EXCERPTED TEXT:
Please read my latest blog for the details,........I really could use some help and advice right now, I am starting to feel so isolated with this ongoing issue Sad
Xxx

LONGTIME SM's picture

My adult ad and ss tried the same demand and even went so far as to try to contact them in various ways behind my back. I stood my ground. If my husband would have tried to force the issue I would have probably set up uncomfortable situations with me around that I knew the adult steps would not like to attend but would appear reasonable to my husband. There is no way ii would have ever let him take my bios to them for an alone visit after what they pulled but I also had concerns for the safety of my children at that time. The idiot adult steps actually thought after years of the bare minimum interaction and obvious and blatant preference and favoritism towards sds children over their half sisters that their half sisters would side with them over their own parents. What narcistic idiots! It didn't work and my bios are now of an age that the adult steps no longer have a chance of having any negative influence over them. My bios know exactly what the adult steps are and what their intentions are. The one thing you have going for you is if you can delay and limit this interaction as much as possible the adult steps will play no meaningful role in your child's life no matter how much the adult steps may try.

STATED GOAL: Can you continue the forum thread on adult stepchildren from its final sentence? The items that come next have no connection to the forum thread on adult stepchildren.

DATA ROWS:
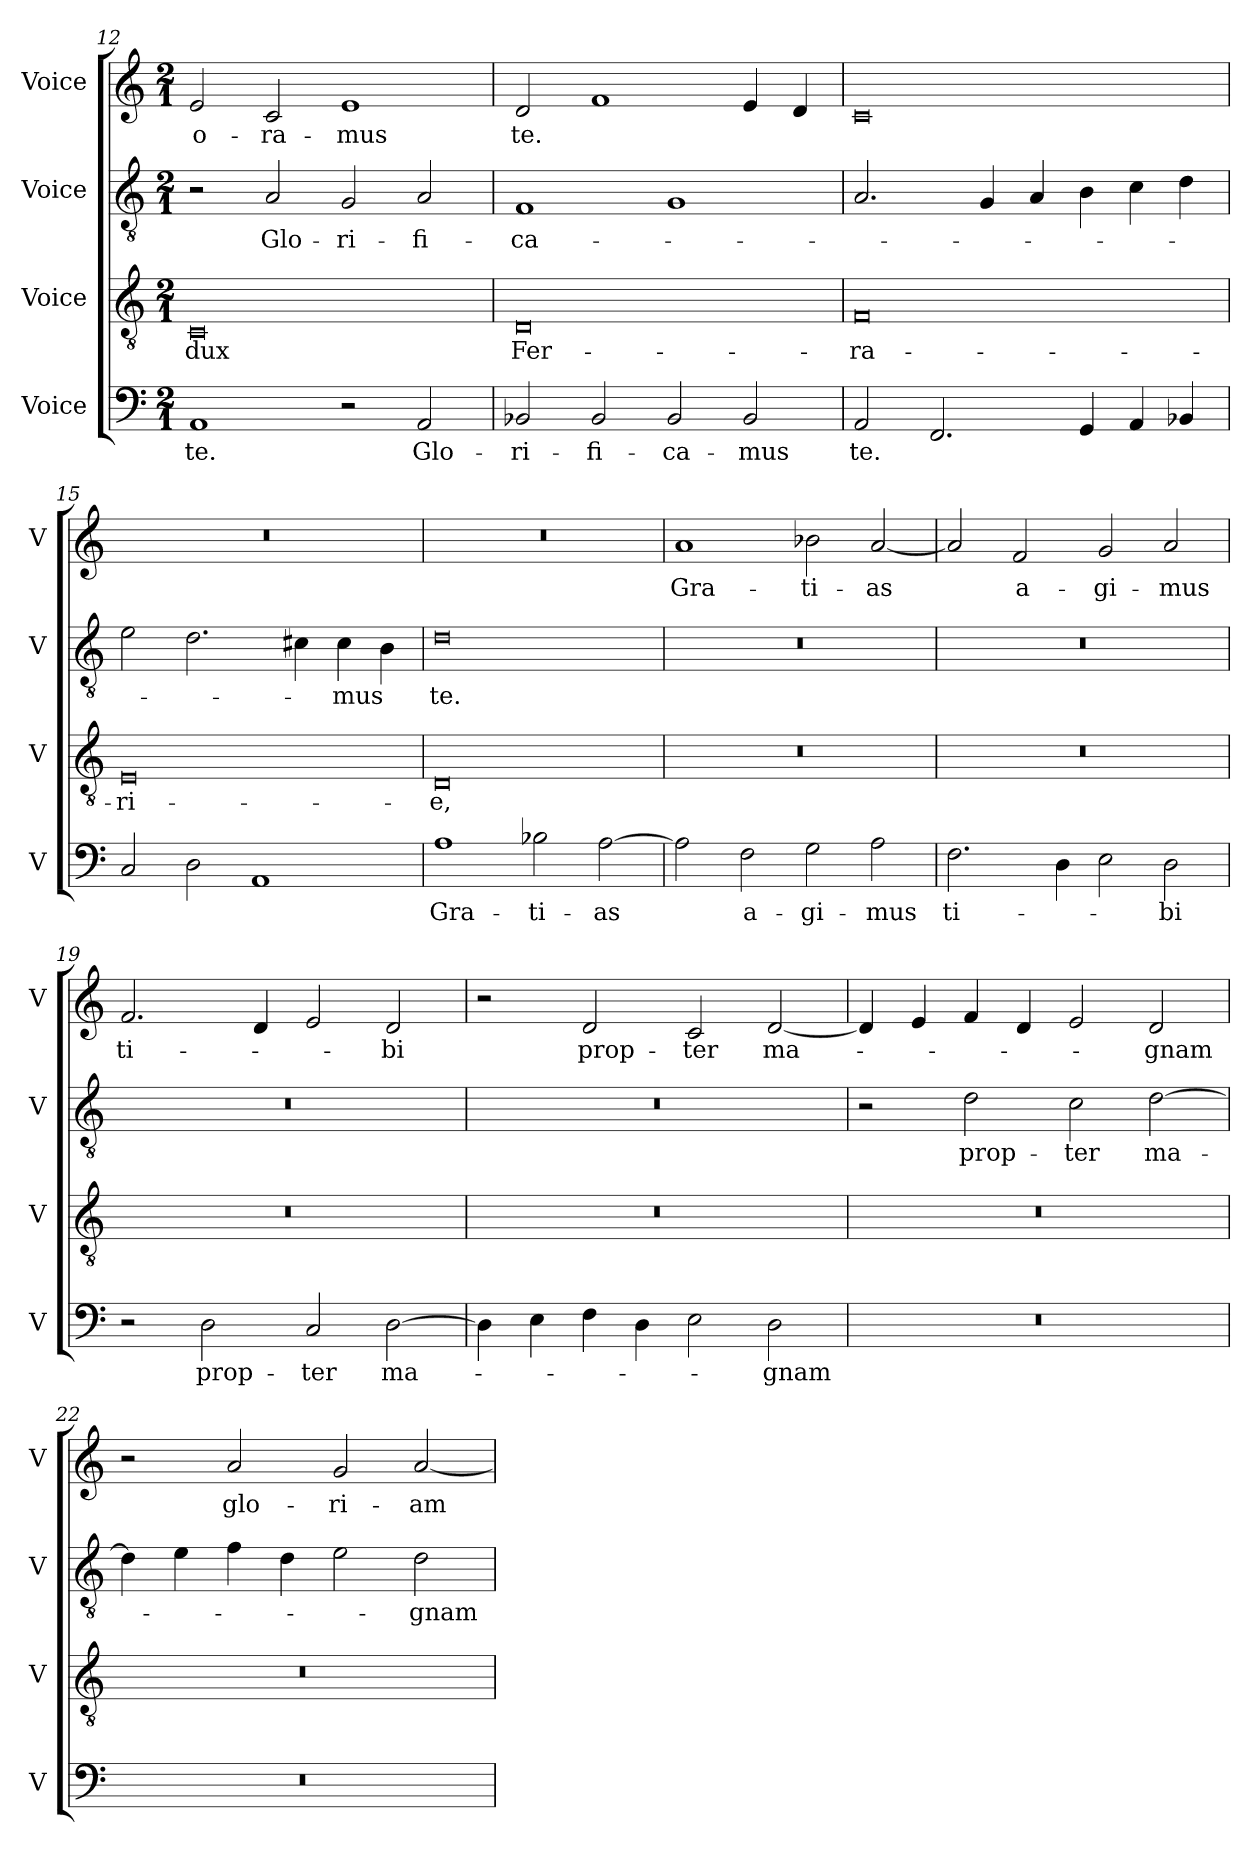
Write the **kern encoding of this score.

**kern	**text	**kern	**text	**kern	**text	**kern	**text
*part4	*part4	*part3	*part3	*part2	*part2	*part1	*part1
*staff4	*staff4	*staff3	*staff3	*staff2	*staff2	*staff1	*staff1
*I"Voice	*	*I"Voice	*	*I"Voice	*	*I"Voice	*
*I'V	*	*I'V	*	*I'V	*	*I'V	*
!!LO:LB:g=z
*clefF4	*	*clefGv2	*	*clefGv2	*	*clefG2	*
*k[]	*	*k[]	*	*k[]	*	*k[]	*
*M2/1	*	*M2/1	*	*M2/1	*	*M2/1	*
=12	=12	=12	=12	=12	=12	=12	=12
!	!LO:LY:b	!	!LO:LY:b	!	!	!	!LO:LY:b
1AA	te.	0C	dux	2r	.	2e/	-o-
!	!	!	!	!	!LO:LY:b	!	!LO:LY:b
.	.	.	.	2A/	Glo-	2c/	-ra-
!	!	!	!	!	!LO:LY:b	!	!LO:LY:b
2r	.	.	.	2G/	-ri-	1e	-mus
!	!LO:LY:b	!	!	!	!LO:LY:b	!	!
2AA/	Glo-	.	.	2A/	-fi-	.	.
=13	=13	=13	=13	=13	=13	=13	=13
!	!LO:LY:b	!	!LO:LY:b	!	!LO:LY:b	!	!LO:LY:b
2BB-X/	-ri-	0D	Fer-	1F	-ca-	2d/	te.
!	!LO:LY:b	!	!	!	!	!	!
2BB-/	-fi-	.	.	.	.	1f	.
!	!LO:LY:b	!	!	!	!	!	!
2BB-/	-ca-	.	.	1G	.	.	.
!	!LO:LY:b	!	!	!	!	!	!
2BB-/	-mus	.	.	.	.	4e/	.
.	.	.	.	.	.	4d/	.
=14	=14	=14	=14	=14	=14	=14	=14
!	!LO:LY:b	!	!LO:LY:b	!	!	!	!
2AA/	te.	0F	-ra-	2.A/	.	0c	.
2.FF/	.	.	.	.	.	.	.
.	.	.	.	4G/	.	.	.
.	.	.	.	4A/	.	.	.
4GG/	.	.	.	4B\	.	.	.
4AA/	.	.	.	4c\	.	.	.
4BB-X/	.	.	.	4d\	.	.	.
=15	=15	=15	=15	=15	=15	=15	=15
!	!	!	!LO:LY:b	!	!	!	!
2C/	.	0E	-ri-	2e\	.	0r	.
2D\	.	.	.	2.d\	.	.	.
1AA	.	.	.	.	.	.	.
.	.	.	.	4c#X\	.	.	.
!	!	!	!	!	!LO:LY:b	!	!
.	.	.	.	4c#\	-mus	.	.
.	.	.	.	4B\	.	.	.
=16	=16	=16	=16	=16	=16	=16	=16
!	!LO:LY:b	!	!LO:LY:b	!	!LO:LY:b	!	!
1A	Gra-	0D	-e,	0d	te.	0r	.
!	!LO:LY:b	!	!	!	!	!	!
2B-X\	-ti-	.	.	.	.	.	.
!	!LO:LY:b	!	!	!	!	!	!
[2A\	-as	.	.	.	.	.	.
!!LO:PB:g=z
=17	=17	=17	=17	=17	=17	=17	=17
!	!	!	!	!	!	!	!LO:LY:b
2A\]	.	0r	.	0r	.	1a	Gra-
!	!LO:LY:b	!	!	!	!	!	!
2F\	a-	.	.	.	.	.	.
!	!LO:LY:b	!	!	!	!	!	!LO:LY:b
2G\	-gi-	.	.	.	.	2b-X\	-ti-
!	!LO:LY:b	!	!	!	!	!	!LO:LY:b
2A\	-mus	.	.	.	.	[2a/	-as
=18	=18	=18	=18	=18	=18	=18	=18
!	!LO:LY:b	!	!	!	!	!	!
2.F\	ti-	0r	.	0r	.	2a/]	.
!	!	!	!	!	!	!	!LO:LY:b
.	.	.	.	.	.	2f/	a-
4D\	.	.	.	.	.	.	.
!	!	!	!	!	!	!	!LO:LY:b
2E\	.	.	.	.	.	2g/	-gi-
!	!LO:LY:b	!	!	!	!	!	!LO:LY:b
2D\	-bi	.	.	.	.	2a/	-mus
=19	=19	=19	=19	=19	=19	=19	=19
!	!	!	!	!	!	!	!LO:LY:b
2r	.	0r	.	0r	.	2.f/	ti-
!	!LO:LY:b	!	!	!	!	!	!
2D\	prop-	.	.	.	.	.	.
.	.	.	.	.	.	4d/	.
!	!LO:LY:b	!	!	!	!	!	!
2C/	-ter	.	.	.	.	2e/	.
!	!LO:LY:b	!	!	!	!	!	!LO:LY:b
[2D\	ma-	.	.	.	.	2d/	-bi
=20	=20	=20	=20	=20	=20	=20	=20
4D\]	.	0r	.	0r	.	2r	.
4E\	.	.	.	.	.	.	.
!	!	!	!	!	!	!	!LO:LY:b
4F\	.	.	.	.	.	2d/	prop-
4D\	.	.	.	.	.	.	.
!	!	!	!	!	!	!	!LO:LY:b
2E\	.	.	.	.	.	2c/	-ter
!	!LO:LY:b	!	!	!	!	!	!LO:LY:b
2D\	-gnam	.	.	.	.	[2d/	ma-
=21	=21	=21	=21	=21	=21	=21	=21
0r	.	0r	.	2r	.	4d/]	.
.	.	.	.	.	.	4e/	.
!	!	!	!	!	!LO:LY:b	!	!
.	.	.	.	2d\	prop-	4f/	.
.	.	.	.	.	.	4d/	.
!	!	!	!	!	!LO:LY:b	!	!
.	.	.	.	2c\	-ter	2e/	.
!	!	!	!	!	!LO:LY:b	!	!LO:LY:b
.	.	.	.	[2d\	ma-	2d/	-gnam
!!LO:LB:g=z
=22	=22	=22	=22	=22	=22	=22	=22
0r	.	0r	.	4d\]	.	2r	.
.	.	.	.	4e\	.	.	.
!	!	!	!	!	!	!	!LO:LY:b
.	.	.	.	4f\	.	2a/	glo-
.	.	.	.	4d\	.	.	.
!	!	!	!	!	!	!	!LO:LY:b
.	.	.	.	2e\	.	2g/	-ri-
!	!	!	!	!	!LO:LY:b	!	!LO:LY:b
.	.	.	.	2d\	-gnam	[2a/	-am
=	=	=	=	=	=	=	=
*-	*-	*-	*-	*-	*-	*-	*-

RESULT FOR THIS TASK:
hereiam's picture

It is amazing how little respect these adult offspring have for their parents. Your DH needs to see that that's what it is, his daughter's lack of respect for him.

He does need to stand up for you, but he also needs to stand up for himself. She should not be putting him in this position in the first place, he is still her father and she has no right to demand anything.

It doesn't matter if his daughter likes you or not, to constantly talk about you to her father, to exclude you, and to disrespect you, is disrespectful to HIM.

I don't really have any advice, as I can't imagine acting like this to my father. My adult SD's are not that bad, but my DH knows they do not respect him so he doesn't buy into their crap. I just think it's sad that your DH doesn't demand a little respect, not only for you but for himself.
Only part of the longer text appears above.